Data shown:
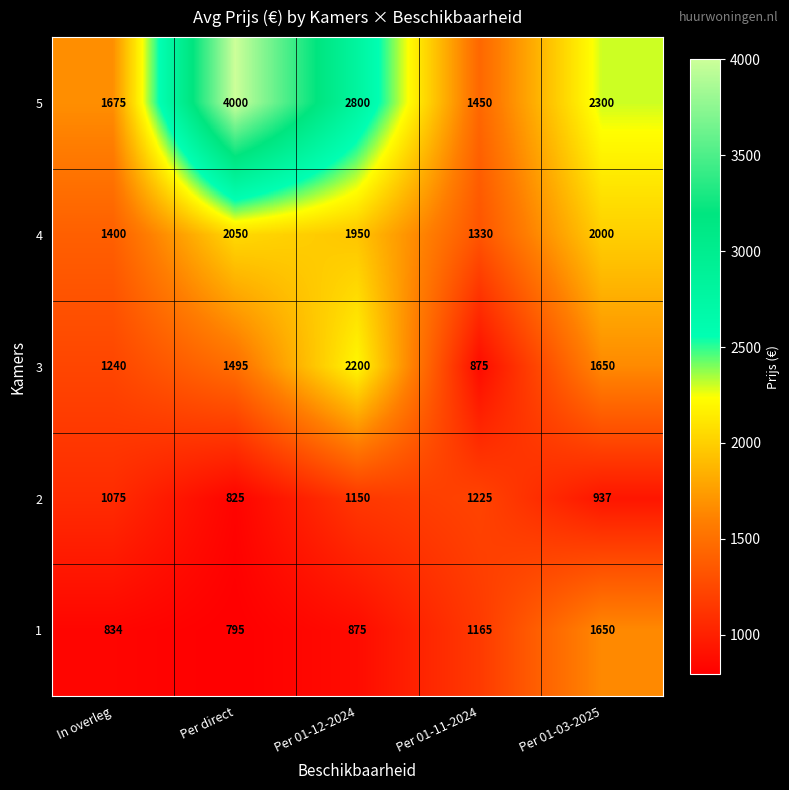

Between In overleg and Per 01-12-2024, which series saw the biggest shift?

5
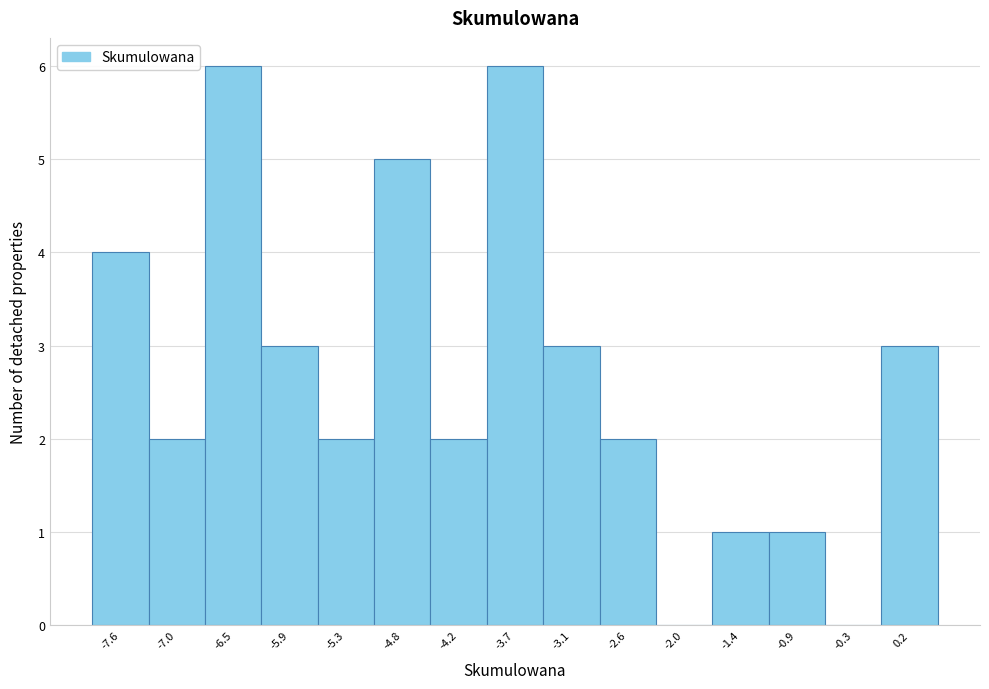

Reading left to right, transcribe all the data shown in this chart.

-7.6=4	-7.0=2	-6.5=6	-5.9=3	-5.3=2	-4.8=5	-4.2=2	-3.7=6	-3.1=3	-2.6=2	-2.0=0	-1.4=1	-0.9=1	-0.3=0	0.2=3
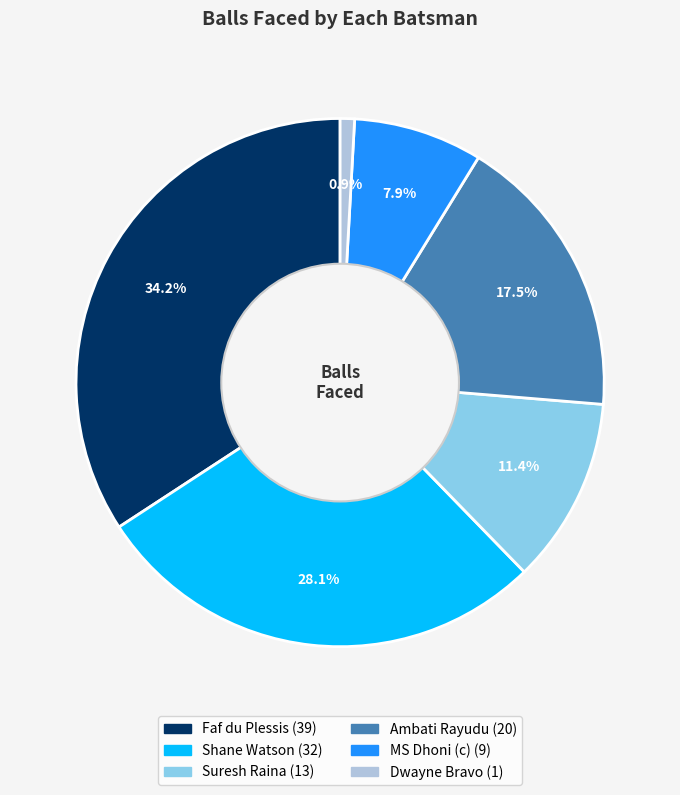

Which has a higher value, Shane Watson or Dwayne Bravo?

Shane Watson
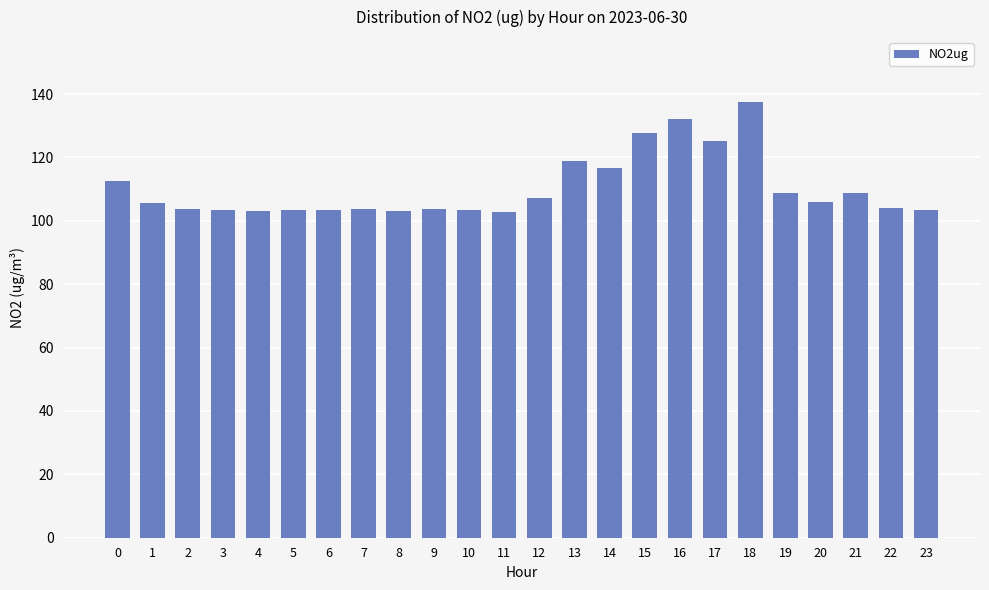

What is the difference between the values at 11 and 13?

16.0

Task objective: Pick out each line of the data above that contains the string "Watson", treating uppercase and lowercase letters as distinct.

Task answer:
Which has a higher value, Shane Watson or Dwayne Bravo?
Shane Watson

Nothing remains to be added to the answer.